Thursday, March 28, 2019

Drug Channels News Roundup, March 2019: The Insulin Gross-to-Net Bubble, HHS Blasts Rebates, a New 340B Report, and Theranos

Spring has finally reached our worldwide headquarters here in lovely downtown Philadelphia. (See photo at right.) Before your allergies kick in, please inhale this month’s selection of noteworthy news stories:
  • Eli Lilly discloses the bonkers gross-to-net economics for Humalog insulin
  • John O’Brien of HHS blasts the current drug pricing system
  • The Community Access National Network’s 340B Commission releases an excellent new report—and you can read my testimony, too!
Plus, a compelling new HBO documentary delves further into the sordid tale of Elizabeth Holmes and Theranos.

P.S. Join the more than 7,200 people who follow my comments and links at @DrugChannels on Twitter.


SAVE THE DATE: Drug Channels Institute will hold a special live, interactive webinar titled Preparing for a World Without Rebates on April 12, 2019, at 12 PM ET. Details and registration information will be announced on Monday.


ELI Lilly and Company: 2018 Integrated Summary Report, Eli Lilly and Company

Eli Lilly has released its annual transparency report. For 2018, the average list prices of its products grew by 5.5%, while net prices (after rebates and discounts) declined by 0.5%.

Page 65 of the report reveals detailed data about Humalog (U100), its top-selling insulin product. As far as I know, this is the industry’s most detailed pricing disclosure regarding a single product.

Over the past five years, the per-patient list price of Humalog insulin rose by 52%, while the net price declined by 8%. What’s more, the average annual value of Lilly’s per-patient rebates and discounts grew, from $2,928 in 2014 to $5,508 in 2018.

[Click to Enlarge]

Humalog perfectly illustrates the gross-to-net bubble. Too many patients pay full price for essential drugs that are sold to insurers and PBMs at deep discounts. The prescription economics of insulin mirror the example in How Health Plans Profit—and Patients Lose—From Highly-Rebated Brand-Name Drugs..

For more on gross-to-net pricing, see Section 9.1. of our new 2019 Economic Report on U.S. Pharmacies and Pharmacy Benefit Managers.
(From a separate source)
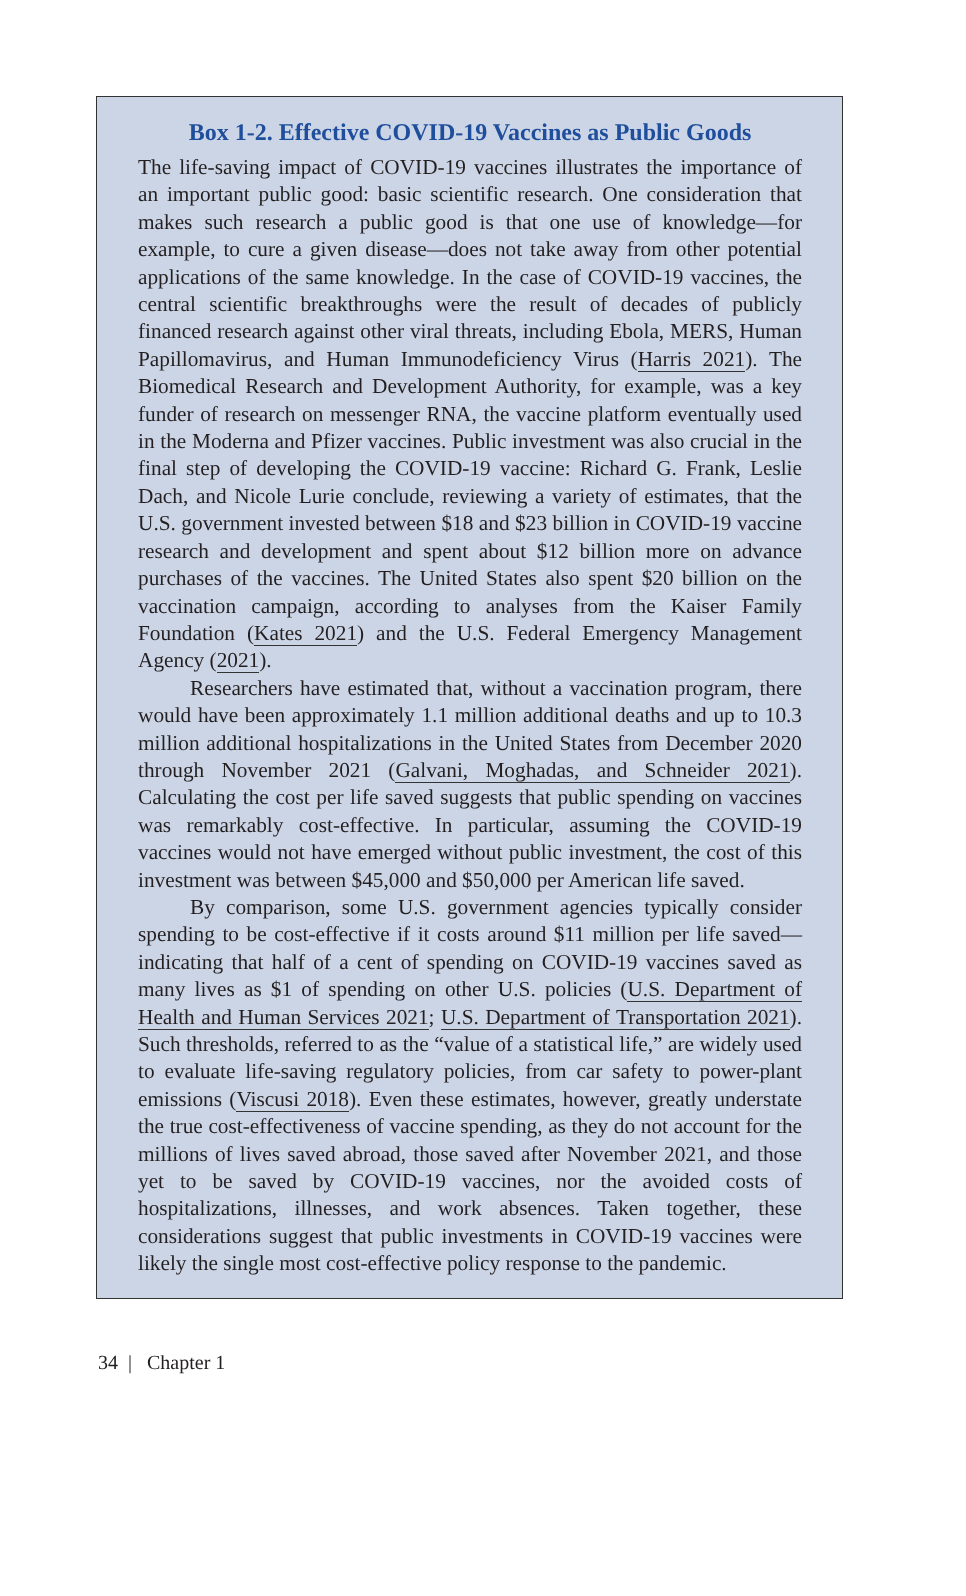Box 1-2. Effective COVID-19 Vaccines as Public Goods
The life-saving impact of COVID-19 vaccines illustrates the importance of an important public good: basic scientific research. One consideration that makes such research a public good is that one use of knowledge—for example, to cure a given disease—does not take away from other potential applications of the same knowledge. In the case of COVID-19 vaccines, the central scientific breakthroughs were the result of decades of publicly financed research against other viral threats, including Ebola, MERS, Human Papillomavirus, and Human Immunodeficiency Virus (Harris 2021). The Biomedical Research and Development Authority, for example, was a key funder of research on messenger RNA, the vaccine platform eventually used in the Moderna and Pfizer vaccines. Public investment was also crucial in the final step of developing the COVID-19 vaccine: Richard G. Frank, Leslie Dach, and Nicole Lurie conclude, reviewing a variety of estimates, that the U.S. government invested between $18 and $23 billion in COVID-19 vaccine research and development and spent about $12 billion more on advance purchases of the vaccines. The United States also spent $20 billion on the vaccination campaign, according to analyses from the Kaiser Family Foundation (Kates 2021) and the U.S. Federal Emergency Management Agency (2021).
Researchers have estimated that, without a vaccination program, there would have been approximately 1.1 million additional deaths and up to 10.3 million additional hospitalizations in the United States from December 2020 through November 2021 (Galvani, Moghadas, and Schneider 2021). Calculating the cost per life saved suggests that public spending on vaccines was remarkably cost-effective. In particular, assuming the COVID-19 vaccines would not have emerged without public investment, the cost of this investment was between $45,000 and $50,000 per American life saved.
By comparison, some U.S. government agencies typically consider spending to be cost-effective if it costs around $11 million per life saved—indicating that half of a cent of spending on COVID-19 vaccines saved as many lives as $1 of spending on other U.S. policies (U.S. Department of Health and Human Services 2021; U.S. Department of Transportation 2021). Such thresholds, referred to as the “value of a statistical life,” are widely used to evaluate life-saving regulatory policies, from car safety to power-plant emissions (Viscusi 2018). Even these estimates, however, greatly understate the true cost-effectiveness of vaccine spending, as they do not account for the millions of lives saved abroad, those saved after November 2021, and those yet to be saved by COVID-19 vaccines, nor the avoided costs of hospitalizations, illnesses, and work absences. Taken together, these considerations suggest that public investments in COVID-19 vaccines were likely the single most cost-effective policy response to the pandemic.
34 | Chapter 1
Patients need transparency and relief from high drug costs, not defense of the status quoU.S. Department of Health & Human Services

John O'Brien, senior advisor to the secretary for drug pricing reform at the U.S. Department of Health & Human Services, defends the Medicare Part D rebate reform proposal in this blistering op-ed. Lead sentence: "The current drug pricing system is broken and indefensible." Whoa.

Here’s another good one:
“Further, projections of premium increases operate from the unrealistic assumption that Part D plans won’t do what everyone who knows the market expects them to do, which is find a way to hold down premiums, through increased use of generics, tougher negotiation, or reduced overhead.“
I offer my speculations about likely PBM and plan behaviors in A World Without Rebates: Predictions for How the Channel Will Evolve and Why Drug Prices Will Go Down.

340B DRUG DISCOUNT PROGRAM: The Issues Spurring Discussion, Stakeholder Stances and Possible Resolutions, The Community Access National Network (CANN)

Anyone interested in the 340B Drug Pricing Program should check out this report. It offers a comprehensive overview of the program and provides many policy suggestions.

Kudos to CANN for having posted all of the background materials and testimony here.

Click here to read my testimony about contract pharmacies—market observations, channel distortions, and policy recommendations.

The Inventor: Out for Blood in Silicon Valley, HBO

In How Walgreens Got Taken: Read This Fantastic New Book About Theranos, I reviewed John Carreyrou’s Bad Blood: Secrets and Lies in a Silicon Valley Startup.

HBO has just released an excellent documentary on Elizabeth Holmes, the founder of Theranos. It’s a fascinating look at Silicon Valley hype and Ms. Holmes brazen misrepresentations. Definitely worth watching. I was struck by the startling disconnect between Holmes’ public statements and the behind-the scenes business realities.

Walgreens makes a brief but ignominious appearance about half way through the documentary. Its in-store marketing materials and commercials are pretty awkward in light of what happened to patients.